§ **Input data**
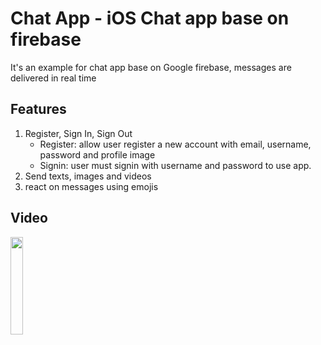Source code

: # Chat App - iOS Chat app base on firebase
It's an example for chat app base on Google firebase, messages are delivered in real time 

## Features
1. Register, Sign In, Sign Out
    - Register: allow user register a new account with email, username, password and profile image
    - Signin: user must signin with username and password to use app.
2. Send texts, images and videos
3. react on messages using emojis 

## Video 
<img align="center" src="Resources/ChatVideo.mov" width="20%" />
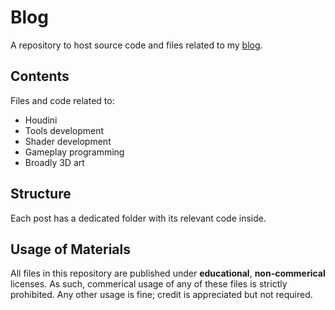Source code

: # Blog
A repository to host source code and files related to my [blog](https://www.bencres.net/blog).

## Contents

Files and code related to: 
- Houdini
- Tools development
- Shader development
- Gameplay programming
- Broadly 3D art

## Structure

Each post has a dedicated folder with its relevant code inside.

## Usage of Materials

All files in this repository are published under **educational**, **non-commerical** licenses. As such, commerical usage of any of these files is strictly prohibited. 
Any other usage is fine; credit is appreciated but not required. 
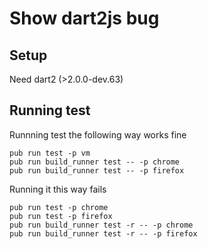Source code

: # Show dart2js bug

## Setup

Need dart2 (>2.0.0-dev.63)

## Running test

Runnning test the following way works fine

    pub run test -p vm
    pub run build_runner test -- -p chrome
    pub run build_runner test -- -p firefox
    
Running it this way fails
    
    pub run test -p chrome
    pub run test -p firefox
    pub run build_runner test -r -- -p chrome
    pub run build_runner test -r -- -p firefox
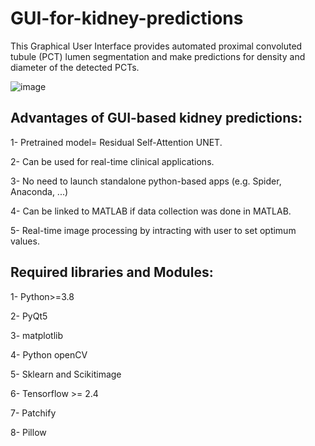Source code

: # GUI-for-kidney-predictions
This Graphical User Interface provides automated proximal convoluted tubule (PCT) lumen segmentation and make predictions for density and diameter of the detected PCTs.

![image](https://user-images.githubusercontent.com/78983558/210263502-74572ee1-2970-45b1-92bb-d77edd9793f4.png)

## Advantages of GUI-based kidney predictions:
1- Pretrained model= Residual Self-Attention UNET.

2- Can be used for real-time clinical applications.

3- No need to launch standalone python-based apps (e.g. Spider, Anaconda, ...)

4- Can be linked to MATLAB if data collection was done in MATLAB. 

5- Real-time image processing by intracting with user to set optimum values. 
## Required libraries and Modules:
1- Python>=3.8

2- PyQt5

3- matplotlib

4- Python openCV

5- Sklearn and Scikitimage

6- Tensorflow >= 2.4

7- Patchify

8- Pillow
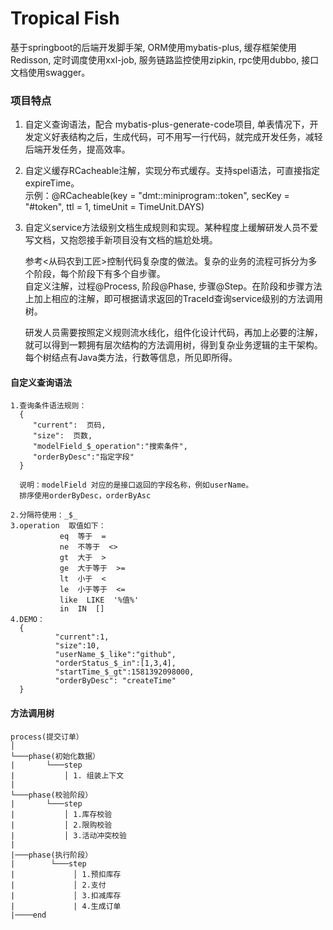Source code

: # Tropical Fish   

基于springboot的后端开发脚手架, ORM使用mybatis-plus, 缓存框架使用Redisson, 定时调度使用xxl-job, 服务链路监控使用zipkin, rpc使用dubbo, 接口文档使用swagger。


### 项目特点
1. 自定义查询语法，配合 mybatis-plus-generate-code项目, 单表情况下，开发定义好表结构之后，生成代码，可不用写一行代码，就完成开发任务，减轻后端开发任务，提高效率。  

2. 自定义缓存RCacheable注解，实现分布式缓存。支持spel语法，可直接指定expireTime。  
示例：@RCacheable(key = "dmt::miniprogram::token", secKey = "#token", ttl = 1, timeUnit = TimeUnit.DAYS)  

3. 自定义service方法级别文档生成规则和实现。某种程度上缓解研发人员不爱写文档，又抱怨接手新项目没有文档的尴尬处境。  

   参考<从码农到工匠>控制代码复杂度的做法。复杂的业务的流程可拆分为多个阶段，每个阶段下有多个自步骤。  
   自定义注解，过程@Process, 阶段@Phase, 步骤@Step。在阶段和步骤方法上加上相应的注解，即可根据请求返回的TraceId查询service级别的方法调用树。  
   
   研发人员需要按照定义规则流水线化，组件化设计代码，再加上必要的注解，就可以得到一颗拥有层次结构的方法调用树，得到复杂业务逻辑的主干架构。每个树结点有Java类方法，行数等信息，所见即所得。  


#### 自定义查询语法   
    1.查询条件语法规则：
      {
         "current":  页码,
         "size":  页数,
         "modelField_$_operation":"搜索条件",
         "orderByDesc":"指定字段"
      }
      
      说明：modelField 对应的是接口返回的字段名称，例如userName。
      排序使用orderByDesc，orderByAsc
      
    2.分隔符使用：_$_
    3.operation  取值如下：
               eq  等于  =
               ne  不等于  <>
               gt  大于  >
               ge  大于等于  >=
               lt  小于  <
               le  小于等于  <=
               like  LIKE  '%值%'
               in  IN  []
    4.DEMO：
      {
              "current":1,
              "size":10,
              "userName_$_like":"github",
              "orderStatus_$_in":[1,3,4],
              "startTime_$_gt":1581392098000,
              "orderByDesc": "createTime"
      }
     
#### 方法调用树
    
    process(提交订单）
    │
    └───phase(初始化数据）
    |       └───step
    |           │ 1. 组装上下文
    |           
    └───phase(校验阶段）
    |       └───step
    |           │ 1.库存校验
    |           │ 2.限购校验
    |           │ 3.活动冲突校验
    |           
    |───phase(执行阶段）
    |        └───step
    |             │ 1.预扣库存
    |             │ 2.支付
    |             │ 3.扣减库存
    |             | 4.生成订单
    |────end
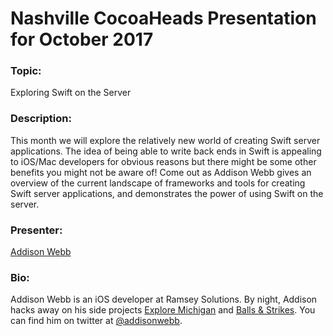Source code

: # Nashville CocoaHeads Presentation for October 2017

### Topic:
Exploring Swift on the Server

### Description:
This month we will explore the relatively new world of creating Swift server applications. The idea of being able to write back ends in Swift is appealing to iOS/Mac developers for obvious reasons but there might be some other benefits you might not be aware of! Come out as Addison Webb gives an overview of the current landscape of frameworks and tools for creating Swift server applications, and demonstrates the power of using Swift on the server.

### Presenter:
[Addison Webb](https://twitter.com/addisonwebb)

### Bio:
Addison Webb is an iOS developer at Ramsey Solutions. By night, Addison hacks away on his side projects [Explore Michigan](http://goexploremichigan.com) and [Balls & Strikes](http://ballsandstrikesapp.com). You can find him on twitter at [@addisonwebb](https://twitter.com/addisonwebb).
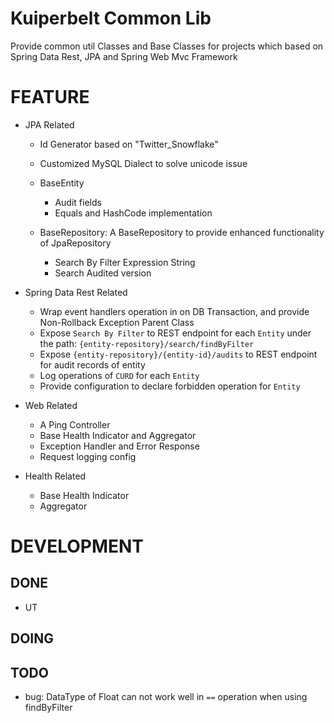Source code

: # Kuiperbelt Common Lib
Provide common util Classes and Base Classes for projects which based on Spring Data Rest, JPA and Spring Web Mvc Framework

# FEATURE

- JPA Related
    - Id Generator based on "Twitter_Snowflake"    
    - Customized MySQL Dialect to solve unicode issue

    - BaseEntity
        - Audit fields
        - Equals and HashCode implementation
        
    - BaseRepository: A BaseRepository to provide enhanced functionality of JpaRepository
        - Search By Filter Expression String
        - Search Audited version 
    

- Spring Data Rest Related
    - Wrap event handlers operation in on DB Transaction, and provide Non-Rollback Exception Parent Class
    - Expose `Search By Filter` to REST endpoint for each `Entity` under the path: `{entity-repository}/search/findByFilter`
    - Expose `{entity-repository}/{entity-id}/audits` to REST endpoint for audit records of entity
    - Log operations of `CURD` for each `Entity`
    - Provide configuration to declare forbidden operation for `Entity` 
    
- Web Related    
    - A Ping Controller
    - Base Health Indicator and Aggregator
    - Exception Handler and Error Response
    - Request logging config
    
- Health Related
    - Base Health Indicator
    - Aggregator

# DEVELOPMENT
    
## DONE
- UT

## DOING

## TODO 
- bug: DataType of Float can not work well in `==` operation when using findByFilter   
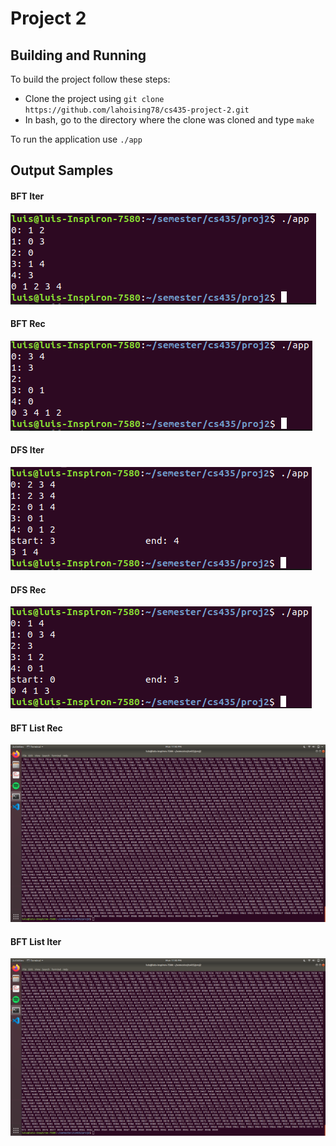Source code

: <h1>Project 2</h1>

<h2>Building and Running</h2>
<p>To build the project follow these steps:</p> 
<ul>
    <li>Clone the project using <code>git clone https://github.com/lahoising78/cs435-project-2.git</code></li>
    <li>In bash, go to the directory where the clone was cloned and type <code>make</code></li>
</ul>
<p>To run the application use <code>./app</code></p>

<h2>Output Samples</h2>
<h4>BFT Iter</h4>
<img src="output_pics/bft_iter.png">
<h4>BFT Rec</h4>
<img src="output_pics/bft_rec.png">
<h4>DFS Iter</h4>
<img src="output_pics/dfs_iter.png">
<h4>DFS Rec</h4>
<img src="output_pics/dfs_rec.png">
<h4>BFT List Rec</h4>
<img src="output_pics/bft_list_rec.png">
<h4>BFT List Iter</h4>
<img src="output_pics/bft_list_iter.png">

...

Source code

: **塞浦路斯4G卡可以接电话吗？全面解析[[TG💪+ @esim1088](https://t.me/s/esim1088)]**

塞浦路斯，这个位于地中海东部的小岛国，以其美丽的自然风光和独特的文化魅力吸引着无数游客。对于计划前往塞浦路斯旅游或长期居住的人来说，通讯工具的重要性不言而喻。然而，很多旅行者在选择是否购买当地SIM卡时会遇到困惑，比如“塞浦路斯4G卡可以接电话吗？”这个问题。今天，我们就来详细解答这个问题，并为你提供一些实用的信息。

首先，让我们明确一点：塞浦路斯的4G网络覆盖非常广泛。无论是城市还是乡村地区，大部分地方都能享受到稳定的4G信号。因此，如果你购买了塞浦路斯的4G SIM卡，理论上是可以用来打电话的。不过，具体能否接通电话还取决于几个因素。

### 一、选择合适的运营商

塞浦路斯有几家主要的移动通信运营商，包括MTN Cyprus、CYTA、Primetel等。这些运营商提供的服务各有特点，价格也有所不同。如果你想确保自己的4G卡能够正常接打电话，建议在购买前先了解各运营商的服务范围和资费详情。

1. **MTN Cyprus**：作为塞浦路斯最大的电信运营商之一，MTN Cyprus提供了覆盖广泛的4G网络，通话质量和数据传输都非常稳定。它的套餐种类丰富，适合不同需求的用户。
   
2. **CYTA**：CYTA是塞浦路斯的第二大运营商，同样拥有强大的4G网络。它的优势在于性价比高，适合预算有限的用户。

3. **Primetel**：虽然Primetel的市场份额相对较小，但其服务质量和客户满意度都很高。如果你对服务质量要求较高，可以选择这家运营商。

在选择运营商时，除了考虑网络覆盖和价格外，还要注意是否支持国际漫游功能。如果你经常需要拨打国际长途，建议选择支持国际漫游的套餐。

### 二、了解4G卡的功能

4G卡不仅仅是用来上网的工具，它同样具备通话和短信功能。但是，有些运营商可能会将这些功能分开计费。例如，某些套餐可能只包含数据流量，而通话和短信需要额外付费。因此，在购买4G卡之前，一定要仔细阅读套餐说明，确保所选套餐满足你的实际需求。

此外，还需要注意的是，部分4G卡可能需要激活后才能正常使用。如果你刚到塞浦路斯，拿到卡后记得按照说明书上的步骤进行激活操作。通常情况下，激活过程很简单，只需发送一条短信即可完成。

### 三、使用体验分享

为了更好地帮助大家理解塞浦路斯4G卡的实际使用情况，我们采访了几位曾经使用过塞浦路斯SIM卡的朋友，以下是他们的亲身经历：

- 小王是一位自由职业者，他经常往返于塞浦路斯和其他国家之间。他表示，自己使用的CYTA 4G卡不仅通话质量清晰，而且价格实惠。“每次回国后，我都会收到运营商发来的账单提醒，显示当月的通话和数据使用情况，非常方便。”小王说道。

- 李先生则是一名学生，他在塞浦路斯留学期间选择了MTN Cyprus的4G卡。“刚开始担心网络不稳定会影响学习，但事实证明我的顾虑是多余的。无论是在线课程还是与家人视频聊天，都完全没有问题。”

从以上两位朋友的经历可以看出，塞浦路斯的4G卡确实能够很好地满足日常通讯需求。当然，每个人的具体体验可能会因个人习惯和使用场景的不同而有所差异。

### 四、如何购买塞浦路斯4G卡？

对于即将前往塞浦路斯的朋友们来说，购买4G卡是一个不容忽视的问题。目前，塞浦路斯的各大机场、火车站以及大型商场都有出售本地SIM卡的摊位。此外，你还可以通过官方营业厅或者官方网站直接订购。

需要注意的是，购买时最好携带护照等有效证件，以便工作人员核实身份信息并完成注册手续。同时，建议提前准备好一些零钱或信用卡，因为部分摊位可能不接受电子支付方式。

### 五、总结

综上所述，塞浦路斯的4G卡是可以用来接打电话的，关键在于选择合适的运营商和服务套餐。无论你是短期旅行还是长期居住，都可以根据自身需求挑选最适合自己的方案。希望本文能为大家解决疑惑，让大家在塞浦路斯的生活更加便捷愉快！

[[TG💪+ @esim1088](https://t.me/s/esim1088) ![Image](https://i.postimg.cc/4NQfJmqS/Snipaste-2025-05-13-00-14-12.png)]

* * *

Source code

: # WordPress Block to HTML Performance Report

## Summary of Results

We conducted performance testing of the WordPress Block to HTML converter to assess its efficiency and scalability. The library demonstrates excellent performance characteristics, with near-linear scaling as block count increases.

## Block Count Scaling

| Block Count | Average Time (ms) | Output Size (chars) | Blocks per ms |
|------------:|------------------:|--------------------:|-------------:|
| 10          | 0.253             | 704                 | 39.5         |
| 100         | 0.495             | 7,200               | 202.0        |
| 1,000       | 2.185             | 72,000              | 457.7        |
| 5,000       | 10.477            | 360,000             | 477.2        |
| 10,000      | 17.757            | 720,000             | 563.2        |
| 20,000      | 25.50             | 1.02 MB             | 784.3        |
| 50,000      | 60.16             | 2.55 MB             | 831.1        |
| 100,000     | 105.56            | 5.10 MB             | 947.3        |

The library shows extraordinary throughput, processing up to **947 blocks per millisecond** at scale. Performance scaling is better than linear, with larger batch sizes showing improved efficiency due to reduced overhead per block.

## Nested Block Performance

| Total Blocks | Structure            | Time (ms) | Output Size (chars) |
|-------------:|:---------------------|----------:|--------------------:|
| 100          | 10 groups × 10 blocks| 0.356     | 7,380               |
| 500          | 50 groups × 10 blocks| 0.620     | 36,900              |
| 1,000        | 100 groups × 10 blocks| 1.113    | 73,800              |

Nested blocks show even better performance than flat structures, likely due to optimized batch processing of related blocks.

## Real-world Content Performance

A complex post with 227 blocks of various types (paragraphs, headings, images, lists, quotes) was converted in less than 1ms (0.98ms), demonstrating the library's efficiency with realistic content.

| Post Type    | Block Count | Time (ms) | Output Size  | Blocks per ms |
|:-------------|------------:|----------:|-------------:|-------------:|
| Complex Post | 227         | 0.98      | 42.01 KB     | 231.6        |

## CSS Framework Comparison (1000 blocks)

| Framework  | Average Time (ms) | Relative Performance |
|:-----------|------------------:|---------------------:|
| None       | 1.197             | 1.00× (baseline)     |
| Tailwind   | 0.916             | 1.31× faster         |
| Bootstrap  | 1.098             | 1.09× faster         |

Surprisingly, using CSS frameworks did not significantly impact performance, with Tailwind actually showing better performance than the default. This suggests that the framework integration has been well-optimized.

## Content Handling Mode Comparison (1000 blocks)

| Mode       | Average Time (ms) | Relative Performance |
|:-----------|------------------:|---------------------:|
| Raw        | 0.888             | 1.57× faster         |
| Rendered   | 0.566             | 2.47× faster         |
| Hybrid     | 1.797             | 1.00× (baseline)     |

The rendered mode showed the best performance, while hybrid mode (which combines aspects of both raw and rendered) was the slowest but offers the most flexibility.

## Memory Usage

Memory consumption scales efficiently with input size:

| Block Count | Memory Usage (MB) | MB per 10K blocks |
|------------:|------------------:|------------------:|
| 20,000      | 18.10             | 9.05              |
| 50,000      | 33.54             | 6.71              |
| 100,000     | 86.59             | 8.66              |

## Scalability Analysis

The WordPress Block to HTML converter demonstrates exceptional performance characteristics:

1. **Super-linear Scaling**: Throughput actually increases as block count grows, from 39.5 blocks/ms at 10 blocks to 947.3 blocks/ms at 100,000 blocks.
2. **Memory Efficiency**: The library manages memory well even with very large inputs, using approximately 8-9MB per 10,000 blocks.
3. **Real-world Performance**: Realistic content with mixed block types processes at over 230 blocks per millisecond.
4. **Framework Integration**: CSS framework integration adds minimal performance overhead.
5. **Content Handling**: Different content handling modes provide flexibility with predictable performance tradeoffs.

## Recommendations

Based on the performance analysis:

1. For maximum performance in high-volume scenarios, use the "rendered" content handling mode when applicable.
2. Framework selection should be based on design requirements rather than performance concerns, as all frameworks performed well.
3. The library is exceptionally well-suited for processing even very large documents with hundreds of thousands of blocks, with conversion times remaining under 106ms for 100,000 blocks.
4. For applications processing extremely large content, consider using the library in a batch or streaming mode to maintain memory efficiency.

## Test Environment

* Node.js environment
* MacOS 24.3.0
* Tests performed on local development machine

§ **Exercise details**
All lines in the listing above with the string "types" should be returned.

§ **Problem solution**
A complex post with 227 blocks of various types (paragraphs, headings, images, lists, quotes) was converted in less than 1ms (0.98ms), demonstrating the library's efficiency with realistic content.
3. **Real-world Performance**: Realistic content with mixed block types processes at over 230 blocks per millisecond.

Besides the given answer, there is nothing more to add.